## [What to do]
Reproduce, character for character, the lines from the one containing "Lines per view: lens" through the one containing "-0.208261, 0.977606, -0.959912]]", including both of those lines. Give only those lines.

## [Material for the task]
# # # # #

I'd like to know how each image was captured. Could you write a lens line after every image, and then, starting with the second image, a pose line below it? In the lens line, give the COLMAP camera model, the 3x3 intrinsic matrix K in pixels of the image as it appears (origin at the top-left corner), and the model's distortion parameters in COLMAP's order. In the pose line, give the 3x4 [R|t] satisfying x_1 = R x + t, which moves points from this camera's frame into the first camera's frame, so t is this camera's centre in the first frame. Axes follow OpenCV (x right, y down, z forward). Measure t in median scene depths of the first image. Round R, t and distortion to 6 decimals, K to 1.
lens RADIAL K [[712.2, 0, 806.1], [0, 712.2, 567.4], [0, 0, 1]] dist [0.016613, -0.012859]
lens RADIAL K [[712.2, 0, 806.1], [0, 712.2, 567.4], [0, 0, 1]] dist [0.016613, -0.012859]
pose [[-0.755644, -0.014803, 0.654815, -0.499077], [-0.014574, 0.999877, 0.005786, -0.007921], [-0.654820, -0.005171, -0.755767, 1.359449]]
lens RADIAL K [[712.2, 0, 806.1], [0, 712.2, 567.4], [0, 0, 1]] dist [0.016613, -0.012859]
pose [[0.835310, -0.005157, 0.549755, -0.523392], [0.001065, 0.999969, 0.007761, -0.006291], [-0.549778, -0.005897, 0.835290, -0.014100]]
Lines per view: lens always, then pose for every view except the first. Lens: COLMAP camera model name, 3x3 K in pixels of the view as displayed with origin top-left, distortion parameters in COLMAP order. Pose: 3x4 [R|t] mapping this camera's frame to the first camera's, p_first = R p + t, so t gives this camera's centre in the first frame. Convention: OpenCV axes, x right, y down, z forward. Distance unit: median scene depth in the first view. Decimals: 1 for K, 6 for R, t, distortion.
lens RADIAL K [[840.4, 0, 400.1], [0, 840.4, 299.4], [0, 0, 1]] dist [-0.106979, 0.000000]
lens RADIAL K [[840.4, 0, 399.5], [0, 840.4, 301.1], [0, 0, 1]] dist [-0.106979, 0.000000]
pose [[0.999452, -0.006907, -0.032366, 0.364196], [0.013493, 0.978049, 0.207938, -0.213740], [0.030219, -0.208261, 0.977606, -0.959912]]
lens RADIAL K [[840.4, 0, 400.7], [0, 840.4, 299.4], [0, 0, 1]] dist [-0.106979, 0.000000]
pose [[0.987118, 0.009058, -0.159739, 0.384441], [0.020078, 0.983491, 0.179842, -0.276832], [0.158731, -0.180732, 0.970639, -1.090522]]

# # # # #

## [Answer to this problem]
Lines per view: lens always, then pose for every view except the first. Lens: COLMAP camera model name, 3x3 K in pixels of the view as displayed with origin top-left, distortion parameters in COLMAP order. Pose: 3x4 [R|t] mapping this camera's frame to the first camera's, p_first = R p + t, so t gives this camera's centre in the first frame. Convention: OpenCV axes, x right, y down, z forward. Distance unit: median scene depth in the first view. Decimals: 1 for K, 6 for R, t, distortion.
lens RADIAL K [[840.4, 0, 400.1], [0, 840.4, 299.4], [0, 0, 1]] dist [-0.106979, 0.000000]
lens RADIAL K [[840.4, 0, 399.5], [0, 840.4, 301.1], [0, 0, 1]] dist [-0.106979, 0.000000]
pose [[0.999452, -0.006907, -0.032366, 0.364196], [0.013493, 0.978049, 0.207938, -0.213740], [0.030219, -0.208261, 0.977606, -0.959912]]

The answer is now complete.